Exercise » Reproduce the following text on bridge bracing systems in full, word for word.

Text excerpt »

A bracing system is a secondary but essential part of a bridge structure. A bracing system serves to stabilize the main girders during construction, to contribute to the distribution of load effects and to provide restraint to compression flanges or chords where they would otherwise be free to buckle laterally. This article provides guidance on the design of bracing systems; additional guidance is available in Guidance Note 1.03 and Section 8.2 of SCI P356.
Typical bracing systems
The figure below illustrates the general arrangement of a typical torsional bracing system for a multi-girder deck. The intermediate bracing can be triangulated as shown or a stiff beam with moment-resisting connections to the main girders. There are alternative bracing types for multi-girder decks, and these are discussed later.
What does bracing do?
Bracing provides one or more of the following functions:
Control of buckling of the main beams
The most common reason for providing bracing on a steel-concrete composite bridge is for the control of buckling in the main beams during construction. In composite bridges, the weight of wet concrete imposes significant bending of the bare steel beams and the compression flange needs to be restrained against buckling (in the direction of the minor axis). When completed, the concrete deck provides lateral restraint to the top flanges along the full length of the bridge and then the only portions of the beams that tend to buckle are the bottom flanges in the hogging regions adjacent to intermediate supports.
In an unrestrained beam, the compression flanges of the main beams tend to buckle horizontally, causing the beam to twist – so called lateral torsional buckling. This can be resisted by bracing that provides either direct lateral restraint to the compression flanges or torsional restraint to the whole beam.
A small tonnage of steel bracing can be used to provide huge increases in the bending resistance of the main beams.
Since bracing connects beams, it can be used to distribute the vertical bending effects between the main beams, and to ensure that lateral effects such as wind loading and collision loading are shared between all the beams. This sharing is particularly important at lines of support, where the effects of the lateral loads are often resisted at one fixed or guided bearing (depending on the chosen articulation system).

Records from a collection
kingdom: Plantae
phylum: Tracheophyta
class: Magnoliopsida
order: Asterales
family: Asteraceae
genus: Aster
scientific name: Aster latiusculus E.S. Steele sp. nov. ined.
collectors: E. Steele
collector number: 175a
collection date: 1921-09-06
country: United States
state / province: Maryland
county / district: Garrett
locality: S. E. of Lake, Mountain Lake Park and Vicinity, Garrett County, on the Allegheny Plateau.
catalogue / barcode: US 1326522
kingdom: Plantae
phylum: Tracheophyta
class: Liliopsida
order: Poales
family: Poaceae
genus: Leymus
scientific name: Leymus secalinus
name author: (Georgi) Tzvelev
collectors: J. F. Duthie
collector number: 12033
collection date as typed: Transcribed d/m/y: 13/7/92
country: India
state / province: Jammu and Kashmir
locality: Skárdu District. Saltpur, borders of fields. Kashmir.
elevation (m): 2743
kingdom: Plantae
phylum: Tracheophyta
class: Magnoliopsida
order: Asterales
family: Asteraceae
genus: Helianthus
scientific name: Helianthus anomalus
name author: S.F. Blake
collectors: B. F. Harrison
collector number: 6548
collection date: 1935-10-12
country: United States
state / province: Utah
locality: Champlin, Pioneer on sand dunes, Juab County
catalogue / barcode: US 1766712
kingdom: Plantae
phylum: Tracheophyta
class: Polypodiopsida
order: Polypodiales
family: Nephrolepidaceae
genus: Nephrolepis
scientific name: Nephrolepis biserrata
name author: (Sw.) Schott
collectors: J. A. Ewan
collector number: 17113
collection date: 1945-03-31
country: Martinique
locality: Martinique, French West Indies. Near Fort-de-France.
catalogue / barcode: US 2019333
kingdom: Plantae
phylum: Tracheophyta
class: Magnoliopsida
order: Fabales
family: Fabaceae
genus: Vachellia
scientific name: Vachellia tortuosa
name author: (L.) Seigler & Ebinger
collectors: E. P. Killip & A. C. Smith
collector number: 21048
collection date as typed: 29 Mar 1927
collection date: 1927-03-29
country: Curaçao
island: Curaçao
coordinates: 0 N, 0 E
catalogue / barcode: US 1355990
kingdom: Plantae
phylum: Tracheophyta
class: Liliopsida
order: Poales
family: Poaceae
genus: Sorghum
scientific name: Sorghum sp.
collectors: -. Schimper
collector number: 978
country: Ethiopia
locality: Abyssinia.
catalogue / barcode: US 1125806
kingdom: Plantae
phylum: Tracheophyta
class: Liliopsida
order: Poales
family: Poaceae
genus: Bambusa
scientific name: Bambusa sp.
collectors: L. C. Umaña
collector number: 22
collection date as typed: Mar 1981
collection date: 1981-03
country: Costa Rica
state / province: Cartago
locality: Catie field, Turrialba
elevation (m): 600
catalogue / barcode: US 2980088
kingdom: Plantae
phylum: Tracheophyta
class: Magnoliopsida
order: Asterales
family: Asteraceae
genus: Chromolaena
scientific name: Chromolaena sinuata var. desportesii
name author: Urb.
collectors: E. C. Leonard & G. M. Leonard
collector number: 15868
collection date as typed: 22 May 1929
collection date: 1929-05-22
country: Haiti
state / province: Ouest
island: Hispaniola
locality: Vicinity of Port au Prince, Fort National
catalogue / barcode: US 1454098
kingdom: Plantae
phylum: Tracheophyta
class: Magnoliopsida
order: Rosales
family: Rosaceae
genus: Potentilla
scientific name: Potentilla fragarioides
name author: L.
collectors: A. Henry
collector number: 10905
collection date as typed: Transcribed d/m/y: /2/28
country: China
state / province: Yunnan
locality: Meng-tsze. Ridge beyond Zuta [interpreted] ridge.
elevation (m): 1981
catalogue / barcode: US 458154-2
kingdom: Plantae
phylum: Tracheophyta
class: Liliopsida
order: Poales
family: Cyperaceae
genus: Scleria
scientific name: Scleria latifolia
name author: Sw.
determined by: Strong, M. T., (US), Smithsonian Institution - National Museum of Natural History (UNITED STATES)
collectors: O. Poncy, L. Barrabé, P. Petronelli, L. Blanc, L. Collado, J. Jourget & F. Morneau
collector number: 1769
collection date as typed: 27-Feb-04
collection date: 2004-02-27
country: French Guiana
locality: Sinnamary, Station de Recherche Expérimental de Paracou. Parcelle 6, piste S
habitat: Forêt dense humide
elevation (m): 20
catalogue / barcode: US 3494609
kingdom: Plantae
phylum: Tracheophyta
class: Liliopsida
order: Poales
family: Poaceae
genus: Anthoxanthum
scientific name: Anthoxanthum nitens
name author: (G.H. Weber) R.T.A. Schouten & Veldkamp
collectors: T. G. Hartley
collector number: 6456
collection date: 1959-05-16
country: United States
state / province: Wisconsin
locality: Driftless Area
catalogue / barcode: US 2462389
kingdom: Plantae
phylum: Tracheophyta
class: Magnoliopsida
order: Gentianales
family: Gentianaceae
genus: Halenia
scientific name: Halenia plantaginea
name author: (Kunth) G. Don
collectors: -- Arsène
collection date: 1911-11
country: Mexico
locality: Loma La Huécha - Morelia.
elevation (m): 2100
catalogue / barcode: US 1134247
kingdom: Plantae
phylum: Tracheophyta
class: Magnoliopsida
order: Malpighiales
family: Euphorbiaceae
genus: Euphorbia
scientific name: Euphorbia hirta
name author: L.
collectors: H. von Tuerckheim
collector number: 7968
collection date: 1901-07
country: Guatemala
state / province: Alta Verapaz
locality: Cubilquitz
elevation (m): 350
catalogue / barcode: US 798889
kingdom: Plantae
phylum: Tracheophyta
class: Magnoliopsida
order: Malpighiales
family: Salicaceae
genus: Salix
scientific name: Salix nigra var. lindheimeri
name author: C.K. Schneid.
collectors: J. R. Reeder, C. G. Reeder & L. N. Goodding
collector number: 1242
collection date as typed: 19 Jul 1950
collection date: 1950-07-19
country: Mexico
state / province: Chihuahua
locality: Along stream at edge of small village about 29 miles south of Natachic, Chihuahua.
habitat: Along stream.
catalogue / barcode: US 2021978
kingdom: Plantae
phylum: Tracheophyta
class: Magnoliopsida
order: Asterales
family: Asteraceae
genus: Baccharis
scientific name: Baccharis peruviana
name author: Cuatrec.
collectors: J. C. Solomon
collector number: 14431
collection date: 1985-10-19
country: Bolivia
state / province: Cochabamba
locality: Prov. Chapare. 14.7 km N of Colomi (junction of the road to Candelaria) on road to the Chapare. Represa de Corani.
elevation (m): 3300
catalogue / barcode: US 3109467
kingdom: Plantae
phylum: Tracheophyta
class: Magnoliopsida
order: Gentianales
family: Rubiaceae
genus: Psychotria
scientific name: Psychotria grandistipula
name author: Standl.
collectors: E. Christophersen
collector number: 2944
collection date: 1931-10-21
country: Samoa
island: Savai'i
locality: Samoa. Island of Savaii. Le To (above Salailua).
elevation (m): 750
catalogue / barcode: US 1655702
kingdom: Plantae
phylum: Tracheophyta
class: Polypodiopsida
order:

Answer section »
A bracing system is a secondary but essential part of a bridge structure. A bracing system serves to stabilize the main girders during construction, to contribute to the distribution of load effects and to provide restraint to compression flanges or chords where they would otherwise be free to buckle laterally. This article provides guidance on the design of bracing systems; additional guidance is available in Guidance Note 1.03 and Section 8.2 of SCI P356.
Typical bracing systems
The figure below illustrates the general arrangement of a typical torsional bracing system for a multi-girder deck. The intermediate bracing can be triangulated as shown or a stiff beam with moment-resisting connections to the main girders. There are alternative bracing types for multi-girder decks, and these are discussed later.
What does bracing do?
Bracing provides one or more of the following functions:
Control of buckling of the main beams
The most common reason for providing bracing on a steel-concrete composite bridge is for the control of buckling in the main beams during construction. In composite bridges, the weight of wet concrete imposes significant bending of the bare steel beams and the compression flange needs to be restrained against buckling (in the direction of the minor axis). When completed, the concrete deck provides lateral restraint to the top flanges along the full length of the bridge and then the only portions of the beams that tend to buckle are the bottom flanges in the hogging regions adjacent to intermediate supports.
In an unrestrained beam, the compression flanges of the main beams tend to buckle horizontally, causing the beam to twist – so called lateral torsional buckling. This can be resisted by bracing that provides either direct lateral restraint to the compression flanges or torsional restraint to the whole beam.
A small tonnage of steel bracing can be used to provide huge increases in the bending resistance of the main beams.
Since bracing connects beams, it can be used to distribute the vertical bending effects between the main beams, and to ensure that lateral effects such as wind loading and collision loading are shared between all the beams. This sharing is particularly important at lines of support, where the effects of the lateral loads are often resisted at one fixed or guided bearing (depending on the chosen articulation system).